Оставшись одна у себя в комнате, я достала портрет моего дорогого отца, покрыла его поцелуями и пообещала покойному любить его на небесах не меньше, чем на земле. С того дня я ни разу не произнесла этого святого имени в присутствии матери; я схоронила мое сокровище в самых потаенных глубинах своих мыслей, и имя это слетало с моих губ только при встрече с товарищами по оружию моего возлюбленного отца или его солдатами, с которыми мы обменивались воспоминаниями и горестями».[13]

Я уже говорил, что Мари Каппель, будь у нее хороший наставник, могла бы стать замечательным писателем, писателем с даром экспрессии. Мне кажется, что три приведенных мною отрывка бесспорно доказывают это утверждение.

Господин де Коэорн владел небольшим замком, который, возможно, был живописнее, чем Виллер-Элон, но для Мари Каппель он не стал вторым Виллер-Элоном. Виллер-Элон хранил все ее воспоминания: там умерла ее бабушка, там появилась на свет она сама, там она жила под защитой двух крыл, одно из которых сломалось, а другое сложилось само собой; несчастная сирота не променяла бы Виллер-Элон и на Версаль. Но ей пришлось покинуть Виллер-Элон и отправиться в Иттенвиллер.

Однако Виллер-Элон оставался подлинным семейным гнездом, и г-жа Каппель, забеременев, решила приехать туда рожать.

Какой радостью явилось для Мари Каппель их возвращение! Как знать, не стала ли эта радость противовесом той боли, какую причинило ей рождение новой сестры? Мари Каппель ни слова не говорит о своих тогдашних страданиях, но вполне очевидно, что это живое свидетельство неверности матери первому мужу должно было пробудить в ее сердце, исполненном благоговейной любви к отцу, жестокую ревность; тем не менее, вновь оказавшись в объятиях деда, под сенью все тех же чудесных деревьев, где она будет читать «Историю Карла XII» и «Историю флибустьеров», Мари обретает свою прежнюю веселость и, с непринужденностью и веселостью г-жи де Жирарден в ее лучшие годы, набрасывает портреты некоторых из своих соседей, то есть обитателей или владельцев замков, расположенных вблизи Виллер-Элона.

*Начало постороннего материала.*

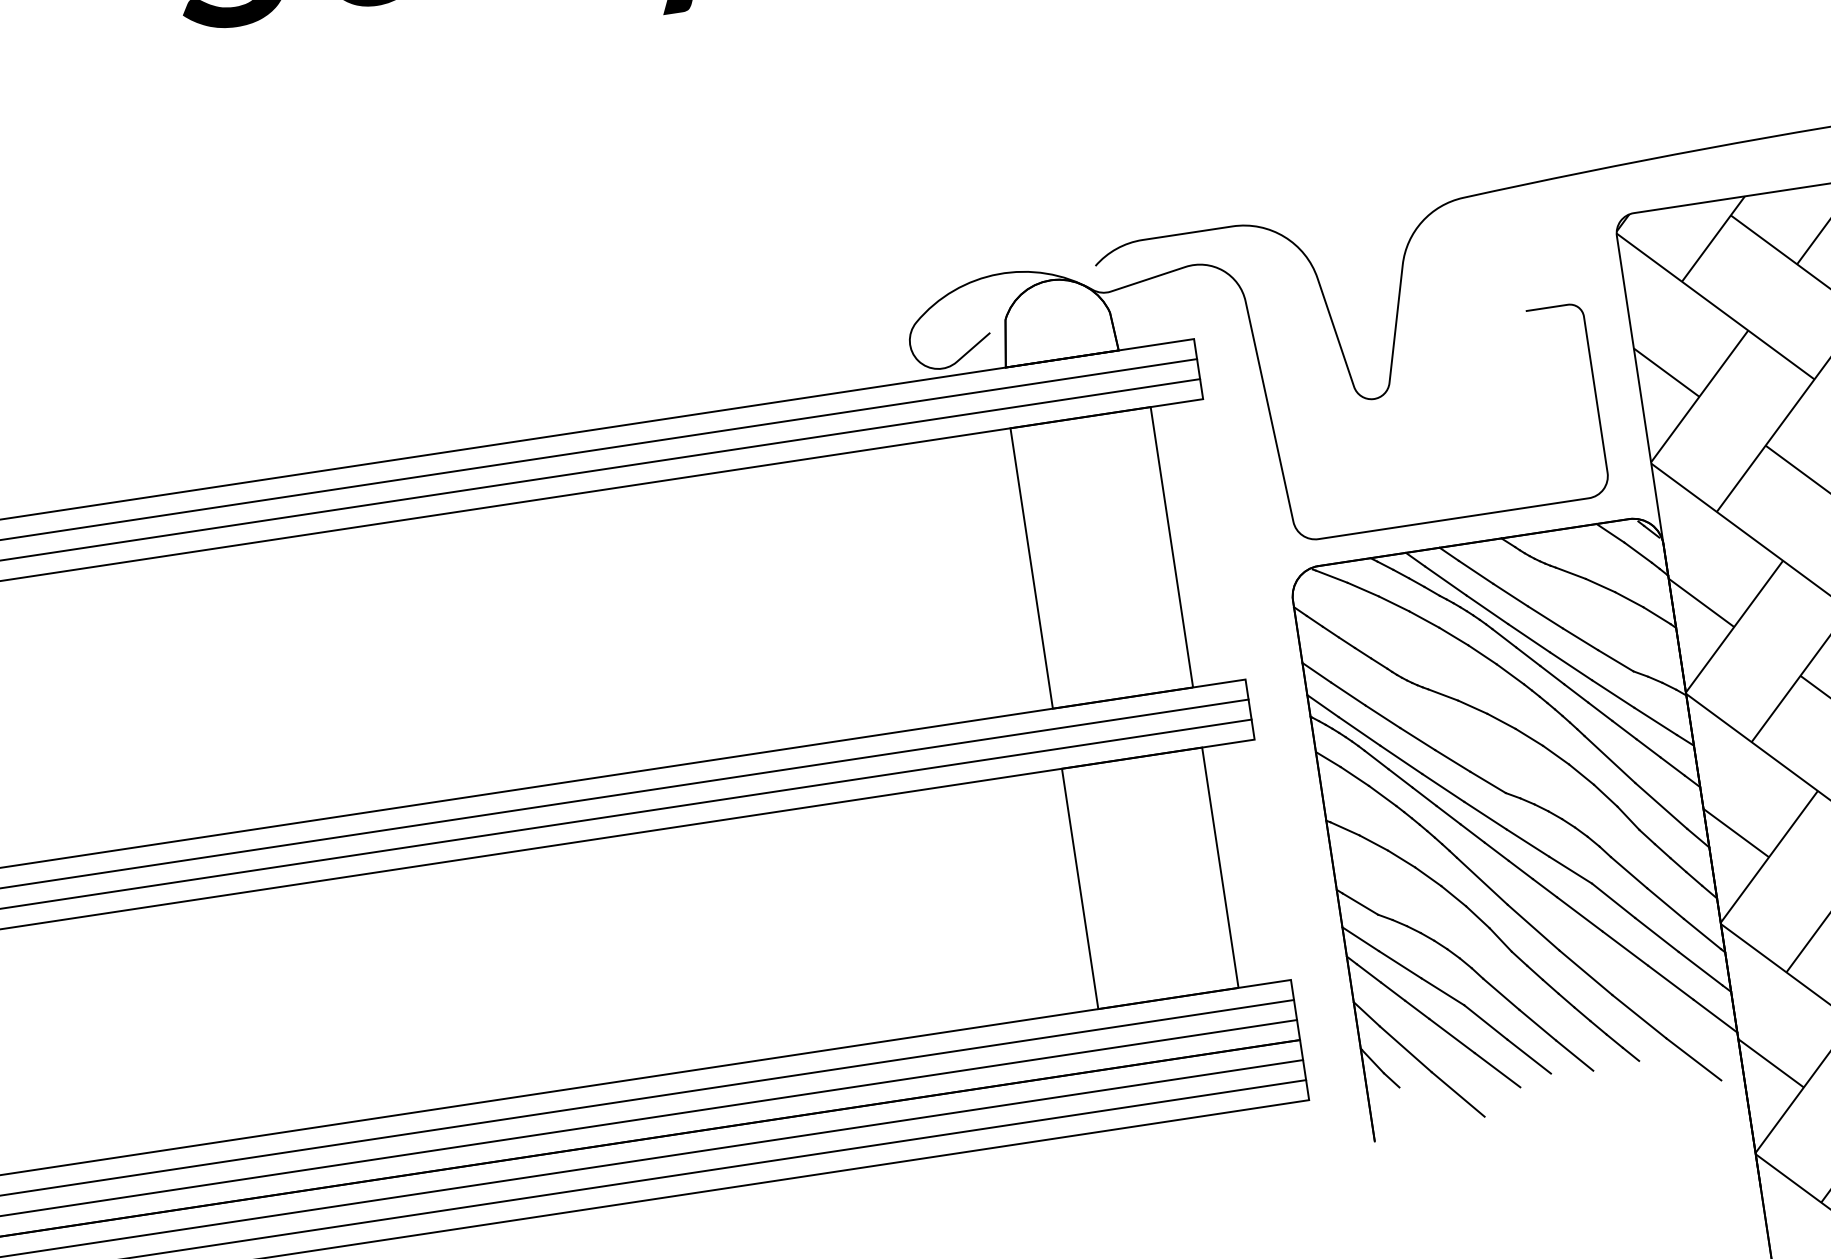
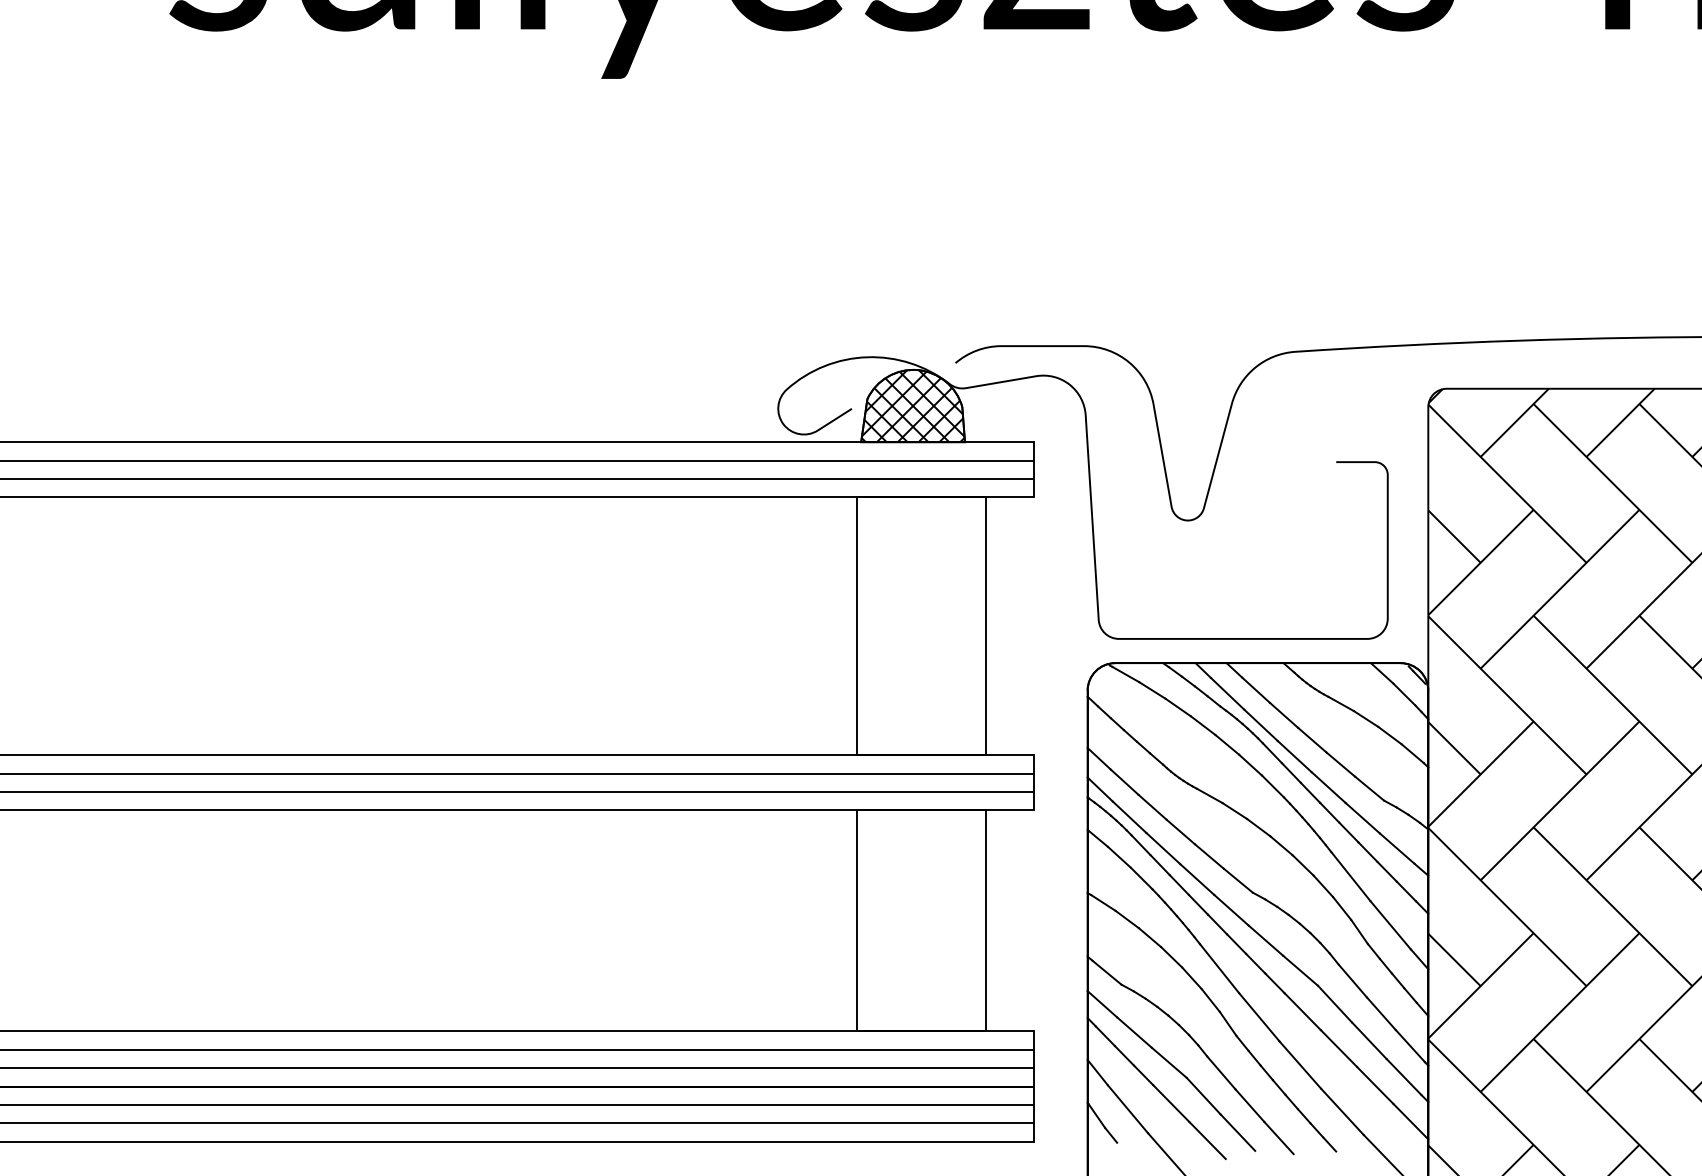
hatch: (1055, 320) -> (912, 406), added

«Несколько глубже в лесу, — говорит она, — находится Монгобер, принадлежавший вначале генералу Леклеру, затем княгине Экмюлъской и, наконец, г-же де Камбасерес, чье очаровательное личико обнаруживает ее родство с семейством Боргезе; Вальсери, очаровательное поместье одного старого друга моего деда; Сен-Реми, владение г-на Девиолена, хранителя лесов и отца семейства, включающего целый букет очаровательных дочерей и одного сына; и, наконец, Корси, своеобразный небольшой замок, обладающий конструкцией столь же причудливой, что и рассудок его хозяйки, г-жи де Монбретон, дочери мукомола из Бове, жены некоего г-на Марке, чей отец был… по слухам, лакеем, но я предпочту из вежливости написать: управляющим у какого-то знатного вельможи. Во время Террора она была заключена в тюрьму и, обосновывая этим преследованием благородство своего происхождения, пожелала быть не только несчастной жертвой, но и благородной. Дабы украсить имя Монбретон, то ли позаимствованное, то ли отысканное неизвестно где, во времена Империи она купила за немалые деньги, посыпанные отцовской мукой, титул графини, а позднее добыла для мужа должность главного конюшего княгини Боргезе. После возвращения Бурбонов она затесалась в ряды роялистов, сделалась большой барыней, окружила себя родовитыми приживалками и комнатными собачками с длинной родословной и рассорилась с моим дедом, поскольку ей претили его разночинное происхождение и либеральные воззрения. Во время революции 1830 года она бежала из Парижа и, под влиянием всесильного страха вспомнив о своем старом друге Колларе, возвратилась сюда под его защиту. Я много чего слышала о графине: она заставляла бледнеть даже самых раскрепощенных из ее биографов.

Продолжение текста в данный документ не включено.